要从Excel文件中读取非英语字符,需要读取Marathi语言,然后再将该语言写入XML文件。 当我从Excel中读取此Marathi语言并使用Java代码进行检查时,它恰好显示了Marathi语言,但是当我通过Java代码将其编写为XML时,在阅读之后,我得到了一些与该Marathi语言相对应的符号。 所以请建议我如何处理这种情况。 请找到相同的附件代码。
public void excelToXML(String path) {
FileWriter fostream;
PrintWriter out = null;
String strOutputPath = "C:\\Temp\\";
try {
File file = new File(path);
InputStream inputStream = new FileInputStream(file);
Workbook wb = WorkbookFactory.create(inputStream);
List<String> sheetNames = new ArrayList<String>();
for (int i = 0; i < wb.getNumberOfSheets(); i++) {
sheetNames.add(wb.getSheetName(i));
}
fostream = new FileWriter(strOutputPath + "\\" + "iTicker" + ".xml");
out = new PrintWriter(new BufferedWriter(fostream));
// out.println("<?xml version=\"1.0\" encoding=\"UTF-8\"?>");
out.println("<?xml version=\"1.0\" encoding=\"UTF-8\" standalone=\"yes\"?>");
out.println("<root xmlns:xsi=\"http://www.w3.org/3921/XMLSchema-instance\">");
for (String sheetName : sheetNames) {
if(sheetName.equals("Sheet3")){
System.out.println(sheetName);
break;
}
Sheet sheet = wb.getSheet(sheetName);
boolean firstRow = true;
ArrayList<String> myStringArray = new ArrayList<String>();
Iterator<Cell> cells = sheet.getRow(0).cellIterator();
while (cells.hasNext()) {
myStringArray.add(cells.next().toString());
}
for (Row row : sheet) {
if (firstRow == true) {
firstRow = false;
continue;
}
if (!sheetName.equals("Sheet1")) {
out.println("\t<element>");
}
for (int i = 0; i < myStringArray.size(); i++) {
if (row.getCell(i) != null && !(row.getCell(i)).toString().isEmpty()

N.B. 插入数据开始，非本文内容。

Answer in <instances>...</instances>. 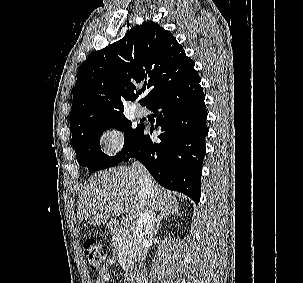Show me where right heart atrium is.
Listing matches in <instances>:
<instances>
[{
	"instance_id": "d8ad5b80",
	"label": "right heart atrium",
	"mask_w": 303,
	"mask_h": 283,
	"mask_svg": "<svg viewBox=\"0 0 303 283\" xmlns=\"http://www.w3.org/2000/svg\"><path fill=\"white\" fill-rule=\"evenodd\" d=\"M98 143L106 156L115 157L120 154L124 148V133L115 125H106L99 132Z\"/></svg>"
}]
</instances>
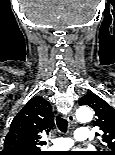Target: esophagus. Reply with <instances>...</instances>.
Segmentation results:
<instances>
[{
  "instance_id": "34e87169",
  "label": "esophagus",
  "mask_w": 115,
  "mask_h": 155,
  "mask_svg": "<svg viewBox=\"0 0 115 155\" xmlns=\"http://www.w3.org/2000/svg\"><path fill=\"white\" fill-rule=\"evenodd\" d=\"M67 120H68L69 123H71V124L75 123L76 118H75L74 111H71V112L68 114Z\"/></svg>"
}]
</instances>
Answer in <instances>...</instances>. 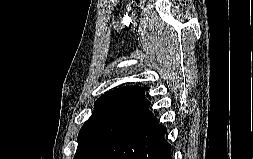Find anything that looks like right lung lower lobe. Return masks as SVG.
Listing matches in <instances>:
<instances>
[{
	"mask_svg": "<svg viewBox=\"0 0 253 159\" xmlns=\"http://www.w3.org/2000/svg\"><path fill=\"white\" fill-rule=\"evenodd\" d=\"M166 130L151 113L144 121L104 146L90 159H172L171 145L164 140Z\"/></svg>",
	"mask_w": 253,
	"mask_h": 159,
	"instance_id": "right-lung-lower-lobe-1",
	"label": "right lung lower lobe"
}]
</instances>
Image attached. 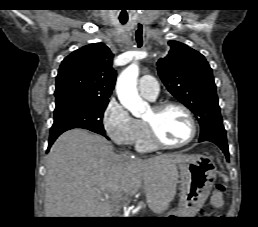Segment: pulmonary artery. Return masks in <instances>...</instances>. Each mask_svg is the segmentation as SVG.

&& row.getCell(i).toString().length() > 0) {
if(!(myStringArray.get(i) != null && myStringArray.get(i).toString().equals("Start_Epoch_Time") || myStringArray.get(i).toString().equals("End_Epoch_Time"))){
out.println(formatElement("\t\t", myStringArray.get(i), formatCell(row.getCell(i))));
} else{
long ePochValue=EpochConverter.getepochValue(row.getCell(i).toString());
out.println(formatElement("\t\t", myStringArray.get(i), String.valueOf(ePochValue)));
}
} else {
blankValues.add(sheetName +":" + "column header" +":" +myStringArray.get(i)+":"+"row no:"+row.getRowNum()+" " +"is blank.");
}
}
if (!sheetName.equals("Sheet1")) {
out.println("\t</element>");
}
}
}
out.write("</root>");
out.flush();
out.close();
if(blankValues != null && blankValues.size() >0){
FileUploadController.writeErrorLog(blankValues + "Please fill all the mandatory values.");
}
} catch (Exception e) {
new DTHException(e.getMessage());
e.printStackTrace();
}
}
private static String formatCell(Cell cell)
{
if (cell == null) {
return "";
}
switch (cell.getCellType()) {
case Cell.CELL_TYPE_BLANK:
return "";
case Cell.CELL_TYPE_BOOLEAN:
return Boolean.toString(cell.getBooleanCellValue());
case Cell.CELL_TYPE_ERROR:
return "*error*";
case Cell.CELL_TYPE_NUMERIC:
return df.format(cell.getNumericCellValue());
case Cell.CELL_TYPE_STRING:
return cell.getStringCellValue();
default:
return "<unknown value>";
}
}
private static String formatElement(String prefix, String tag, String value) {
StringBuilder sb = new StringBuilder(prefix);
sb.append("<");
sb.append(tag);
if (value != null && value.length() > 0) {
sb.append(">");
sb.append(value);
sb.append("</");
sb.append(tag);
sb.append(">");
} else {
sb.append("/>");
}
return sb.toString();
}
在下面的行中,当检查该row.getCell(i)值时,我获得了确切的Marathi值,但是在写入此值之后,得到了不同的输出。
out.println(formatElement(“ \\ t \\ t”,myStringArray.get(i),formatCell(row.getCell(i))));;
您的代码有两个大问题。
1)您显然正在使用Windows(路径C:\\\\Temp
),但是-正如注释中已经提到的Axel Richter-您正在使用输出文件的默认编码。 直接使用文件名创建FileWriter
会为您提供平台的默认编码,即Windows的Windows ANSI。 这不是您想要的,因为稍后您将使用UTF-8作为编码来编写XML标头声明。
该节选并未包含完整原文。